We have some very good representation in the Middle East, especially in Saudi Arabia and Bahrain. And we have very nice hotels there that really help the brand image. What we want to do is find the right partners to develop in that entire area and that includes the Gulf Coast, as well as India and Pakistan.
It’s surprising that you have not made a foray into the UAE market…
Well, the UAE market offers a huge opportunity for us and the reason we are waiting is that we need to find the right partner to open there. We don’t want to just rush into it and ruin our opportunity there. There’s a lot to be said about having a brand presence rather than having the right brand presence.
Can you elaborate on the company’s expansion plans?
It may come as a surprise to you that we don’t have big plans to grow our number of hotels because we are already the largest in all the major continents and we don’t want to grow in just the number of hotels. Yes, we want to grow our brand image and brand preference and that means the quality of the brand. And that’s where we are focusing our efforts on.
What are the improvements you have brought about since taking over the top position?
I talk about quality a great deal. I look at quality across the company in all the regions and that’s been steadily improving. We have a quality assurance programme and we also carry out regular audits. In addition, we are also rolling out a global inspection survey soon.
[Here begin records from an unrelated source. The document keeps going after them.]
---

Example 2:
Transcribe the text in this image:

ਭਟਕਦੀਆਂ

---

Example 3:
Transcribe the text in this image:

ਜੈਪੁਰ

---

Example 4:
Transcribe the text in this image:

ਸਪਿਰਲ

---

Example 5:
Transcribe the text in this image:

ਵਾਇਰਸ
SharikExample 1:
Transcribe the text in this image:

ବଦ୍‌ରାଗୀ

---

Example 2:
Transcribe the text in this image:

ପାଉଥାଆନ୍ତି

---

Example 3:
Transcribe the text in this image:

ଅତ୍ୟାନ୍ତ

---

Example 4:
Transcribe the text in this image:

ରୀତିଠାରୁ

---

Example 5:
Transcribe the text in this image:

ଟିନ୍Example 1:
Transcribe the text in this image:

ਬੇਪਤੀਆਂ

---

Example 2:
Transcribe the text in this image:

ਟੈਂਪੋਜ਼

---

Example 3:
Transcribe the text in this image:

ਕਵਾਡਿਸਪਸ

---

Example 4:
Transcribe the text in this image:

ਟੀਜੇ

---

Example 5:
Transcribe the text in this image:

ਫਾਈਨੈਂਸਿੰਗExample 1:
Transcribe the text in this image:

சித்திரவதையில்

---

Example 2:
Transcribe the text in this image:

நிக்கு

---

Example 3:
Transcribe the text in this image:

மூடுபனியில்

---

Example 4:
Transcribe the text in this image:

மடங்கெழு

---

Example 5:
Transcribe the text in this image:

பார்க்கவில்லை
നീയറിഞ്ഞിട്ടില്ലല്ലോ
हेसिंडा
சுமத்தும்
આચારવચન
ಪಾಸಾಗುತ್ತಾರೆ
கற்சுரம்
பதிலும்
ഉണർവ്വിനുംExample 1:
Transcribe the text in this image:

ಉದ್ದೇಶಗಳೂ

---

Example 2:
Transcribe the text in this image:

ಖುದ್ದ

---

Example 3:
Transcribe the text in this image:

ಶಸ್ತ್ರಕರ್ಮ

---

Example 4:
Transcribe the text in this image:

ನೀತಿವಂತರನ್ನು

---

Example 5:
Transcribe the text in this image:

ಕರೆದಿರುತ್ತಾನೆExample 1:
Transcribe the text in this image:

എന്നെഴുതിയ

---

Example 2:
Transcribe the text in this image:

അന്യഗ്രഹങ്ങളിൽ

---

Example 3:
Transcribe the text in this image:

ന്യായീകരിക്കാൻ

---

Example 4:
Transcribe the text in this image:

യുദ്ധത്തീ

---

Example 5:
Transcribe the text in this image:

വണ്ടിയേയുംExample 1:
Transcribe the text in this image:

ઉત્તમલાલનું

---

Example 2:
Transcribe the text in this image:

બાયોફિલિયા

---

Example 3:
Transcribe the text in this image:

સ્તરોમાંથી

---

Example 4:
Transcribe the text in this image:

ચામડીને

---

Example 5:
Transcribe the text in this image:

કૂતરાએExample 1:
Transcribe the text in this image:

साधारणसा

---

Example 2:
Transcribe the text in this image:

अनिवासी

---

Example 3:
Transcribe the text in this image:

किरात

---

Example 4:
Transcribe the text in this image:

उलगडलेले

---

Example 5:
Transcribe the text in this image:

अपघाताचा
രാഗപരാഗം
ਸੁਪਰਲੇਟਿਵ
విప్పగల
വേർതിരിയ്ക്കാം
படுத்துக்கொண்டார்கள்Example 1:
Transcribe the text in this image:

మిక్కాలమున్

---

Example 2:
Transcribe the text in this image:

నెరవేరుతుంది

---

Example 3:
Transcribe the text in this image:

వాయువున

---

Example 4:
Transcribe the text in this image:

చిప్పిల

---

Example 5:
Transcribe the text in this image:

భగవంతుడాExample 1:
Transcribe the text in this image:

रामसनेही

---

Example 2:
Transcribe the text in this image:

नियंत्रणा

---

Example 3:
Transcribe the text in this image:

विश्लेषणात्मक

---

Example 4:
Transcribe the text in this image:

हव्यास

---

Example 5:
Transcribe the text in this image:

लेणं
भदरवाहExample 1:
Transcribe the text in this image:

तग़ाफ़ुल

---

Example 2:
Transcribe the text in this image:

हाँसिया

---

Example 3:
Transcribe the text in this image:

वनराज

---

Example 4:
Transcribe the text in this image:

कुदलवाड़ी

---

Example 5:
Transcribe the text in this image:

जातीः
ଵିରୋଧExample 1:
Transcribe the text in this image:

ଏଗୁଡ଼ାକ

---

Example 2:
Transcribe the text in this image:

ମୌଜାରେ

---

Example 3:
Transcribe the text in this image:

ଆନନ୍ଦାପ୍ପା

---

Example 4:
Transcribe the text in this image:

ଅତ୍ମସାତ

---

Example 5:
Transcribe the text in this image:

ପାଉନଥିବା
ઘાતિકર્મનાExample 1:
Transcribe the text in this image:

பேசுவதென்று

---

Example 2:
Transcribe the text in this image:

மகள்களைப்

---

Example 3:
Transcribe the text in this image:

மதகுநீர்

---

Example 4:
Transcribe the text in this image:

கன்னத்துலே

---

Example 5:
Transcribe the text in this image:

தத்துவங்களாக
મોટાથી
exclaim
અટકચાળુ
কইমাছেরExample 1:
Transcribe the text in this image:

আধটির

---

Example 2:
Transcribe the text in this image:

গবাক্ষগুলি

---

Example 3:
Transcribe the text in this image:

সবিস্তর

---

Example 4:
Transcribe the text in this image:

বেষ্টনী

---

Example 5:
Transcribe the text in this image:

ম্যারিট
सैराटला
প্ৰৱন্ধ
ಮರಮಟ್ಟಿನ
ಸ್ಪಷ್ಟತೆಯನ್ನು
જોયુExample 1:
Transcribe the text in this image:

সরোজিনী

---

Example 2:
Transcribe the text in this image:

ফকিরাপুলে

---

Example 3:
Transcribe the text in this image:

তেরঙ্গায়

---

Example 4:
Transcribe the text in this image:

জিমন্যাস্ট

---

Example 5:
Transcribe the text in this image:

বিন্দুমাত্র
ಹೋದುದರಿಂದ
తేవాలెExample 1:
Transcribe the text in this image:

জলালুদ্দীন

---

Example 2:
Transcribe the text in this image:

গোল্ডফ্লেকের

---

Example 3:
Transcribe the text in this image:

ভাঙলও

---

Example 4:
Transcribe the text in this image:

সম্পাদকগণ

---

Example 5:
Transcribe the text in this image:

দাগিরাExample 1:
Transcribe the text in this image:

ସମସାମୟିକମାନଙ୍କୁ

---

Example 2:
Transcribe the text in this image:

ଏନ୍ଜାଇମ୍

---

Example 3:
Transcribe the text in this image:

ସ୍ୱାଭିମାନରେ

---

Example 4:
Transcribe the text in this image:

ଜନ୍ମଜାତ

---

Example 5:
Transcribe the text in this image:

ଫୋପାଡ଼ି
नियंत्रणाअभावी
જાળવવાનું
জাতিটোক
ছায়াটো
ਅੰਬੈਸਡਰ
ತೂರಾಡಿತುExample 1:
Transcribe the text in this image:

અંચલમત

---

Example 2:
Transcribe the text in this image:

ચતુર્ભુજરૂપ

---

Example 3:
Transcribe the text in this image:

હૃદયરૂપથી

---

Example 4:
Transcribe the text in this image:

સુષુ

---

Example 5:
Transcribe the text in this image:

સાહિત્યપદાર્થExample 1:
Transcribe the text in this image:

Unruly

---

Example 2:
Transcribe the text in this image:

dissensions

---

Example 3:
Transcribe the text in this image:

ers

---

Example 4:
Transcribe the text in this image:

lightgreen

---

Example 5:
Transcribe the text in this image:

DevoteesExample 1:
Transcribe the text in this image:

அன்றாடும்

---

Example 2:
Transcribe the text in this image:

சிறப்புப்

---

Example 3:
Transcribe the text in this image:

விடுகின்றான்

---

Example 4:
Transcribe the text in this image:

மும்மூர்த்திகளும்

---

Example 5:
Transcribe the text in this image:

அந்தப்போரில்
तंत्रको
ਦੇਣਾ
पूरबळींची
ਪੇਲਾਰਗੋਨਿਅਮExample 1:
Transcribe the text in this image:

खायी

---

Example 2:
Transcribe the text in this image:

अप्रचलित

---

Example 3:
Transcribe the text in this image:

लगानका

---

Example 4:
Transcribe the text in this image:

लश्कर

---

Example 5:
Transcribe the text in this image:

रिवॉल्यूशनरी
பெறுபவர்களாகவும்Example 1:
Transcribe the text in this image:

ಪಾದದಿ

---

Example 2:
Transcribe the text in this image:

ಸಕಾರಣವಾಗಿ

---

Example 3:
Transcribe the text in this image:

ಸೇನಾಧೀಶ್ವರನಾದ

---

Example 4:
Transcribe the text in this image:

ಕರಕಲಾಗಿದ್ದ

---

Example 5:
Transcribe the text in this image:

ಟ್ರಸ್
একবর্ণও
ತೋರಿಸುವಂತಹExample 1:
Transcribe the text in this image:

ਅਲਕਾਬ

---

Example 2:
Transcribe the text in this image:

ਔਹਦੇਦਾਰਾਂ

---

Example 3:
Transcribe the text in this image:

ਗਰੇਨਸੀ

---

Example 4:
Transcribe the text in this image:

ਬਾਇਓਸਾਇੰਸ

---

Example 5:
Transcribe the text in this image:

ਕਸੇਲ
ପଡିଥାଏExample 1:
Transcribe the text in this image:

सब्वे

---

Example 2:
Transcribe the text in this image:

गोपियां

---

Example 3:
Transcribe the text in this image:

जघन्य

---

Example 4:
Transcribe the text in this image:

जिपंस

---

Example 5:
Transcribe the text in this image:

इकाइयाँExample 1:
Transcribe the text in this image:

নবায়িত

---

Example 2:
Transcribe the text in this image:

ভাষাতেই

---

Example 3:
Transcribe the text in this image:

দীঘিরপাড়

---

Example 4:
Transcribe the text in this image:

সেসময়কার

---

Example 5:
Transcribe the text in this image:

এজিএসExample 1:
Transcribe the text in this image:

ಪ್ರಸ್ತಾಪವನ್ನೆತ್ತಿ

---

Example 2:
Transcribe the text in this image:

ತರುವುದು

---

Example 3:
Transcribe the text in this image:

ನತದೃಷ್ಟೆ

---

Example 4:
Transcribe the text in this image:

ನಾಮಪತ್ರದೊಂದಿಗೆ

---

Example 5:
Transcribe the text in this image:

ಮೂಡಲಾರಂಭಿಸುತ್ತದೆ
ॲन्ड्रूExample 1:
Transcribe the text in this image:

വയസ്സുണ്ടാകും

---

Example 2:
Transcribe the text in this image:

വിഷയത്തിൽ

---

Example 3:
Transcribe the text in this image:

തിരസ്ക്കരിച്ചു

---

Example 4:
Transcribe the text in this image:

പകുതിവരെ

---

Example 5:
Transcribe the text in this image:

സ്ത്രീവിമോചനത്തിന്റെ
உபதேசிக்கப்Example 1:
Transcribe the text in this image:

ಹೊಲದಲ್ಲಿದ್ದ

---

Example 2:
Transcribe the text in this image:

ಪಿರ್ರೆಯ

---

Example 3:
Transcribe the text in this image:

On the revenue side, in 2005, we have increased the revenue production by 11 per cent which is remarkable given that figure is almost double of what the industry is doing on a global basis. As far as reservations go, we are finding ways to reduce the cost. The electronic channel is very important and we are spending more money there.
That’s not surprising since, on average, Best Western books $1 million of revenue through its web site every other day…
That’s right. Best Western International also set an industry record for gross bookings on its web site last year and, currently, internet bookings comprise close to 50 per cent of all our reservations. So, we have recently added six different languages our website and we will also be adding virtual tours on the website.
Any innovations on the card?
Well, the innovation is really going to be on improving the customer experience and I don’t mean that from a product sense. The innovation that I want to bring about will be experiential in nature meaning how we can create a unique guest experience by connecting with them on a more emotional level. And sometimes when, I think about that, it’s all about going back to basics. The little things that show the act of kindness, the sensitivity and the caring – that’s what we, in the hospitality industry, need to think more about and bring back.
Having started from the bottom up, what unique understanding of the industry did you bring to the table?
I have worked my way up from a busboy in a restaurant to being general managers of leading hotels to my present position. I have been with hotel operations in the domestic level, the regional level and also at the international corporate level. So, I think, I brought a unique understanding which helped things operationally and functionally at the hotel level without losing sight of the bigger picture at the corporate level.